Automatically taking screenshots of HTML elements

2016-12-13 2 min read

    I’ve worked on a variety of scraping projects that required spinning up a browser (via selenium) and having it browse a variety of pages unattended in order to capture some data. The two most recents ones scraping my account data from Turo and the fantasy football stats from Yahoo. These were relatively straightforward since the browser was used purely to navigate from page to page with the actual data capture done by parsing the underlying HTML.

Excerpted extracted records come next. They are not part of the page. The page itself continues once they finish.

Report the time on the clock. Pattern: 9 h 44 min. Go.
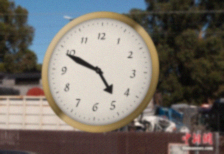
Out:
4 h 49 min
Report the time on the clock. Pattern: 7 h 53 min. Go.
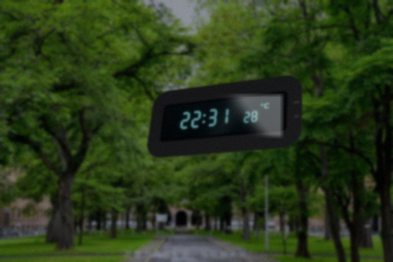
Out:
22 h 31 min
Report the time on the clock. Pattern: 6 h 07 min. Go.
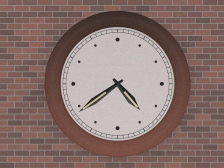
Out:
4 h 39 min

    Recently I needed to expand this approach to get screenshots of specific HTML elements on page. Taking a generic screenshot was easy since selenium comes with a built in function but expanding this to handle elements that were out of view and needed to be cropped took a bit of research. I found two StackOverflow responses that made this simple: the first explains how to scroll to a specific HTML element and the other explains how to screenshot an element. Putting these together was extremely painless with the resulting code below. The only nuance was incorporating the scroll amount into the crop in order to get the math to work out.

    OUT_DIR = 'out'
    
    fn = str(uuid.uuid4())
    
    filename = 'screenshot-' + fn + '.jpg'
    filepath = os.path.join(OUT_DIR, filename)
    
    self.driver.execute_script("return arguments[0].scrollIntoView();", el)
    self.driver.execute_script("window.scrollBy(0, -150);")
    self.driver.save_screenshot(filepath)
    
    scroll = self.driver.execute_script("return window.scrollY;")
    location = el.location
    size = el.size
    
    if size['height'] == 0 or size['width'] == 0:
        continue
    
    im = Image.open(filepath)
    
    left = location['x']
    top = location['y'] - scroll
    right = location['x'] + size['width']
    bottom = location['y'] + size['height'] - scroll
    
    im = im.crop((left, top, right, bottom))
    im.save(filepath.replace('.jpg', '-2.jpg'))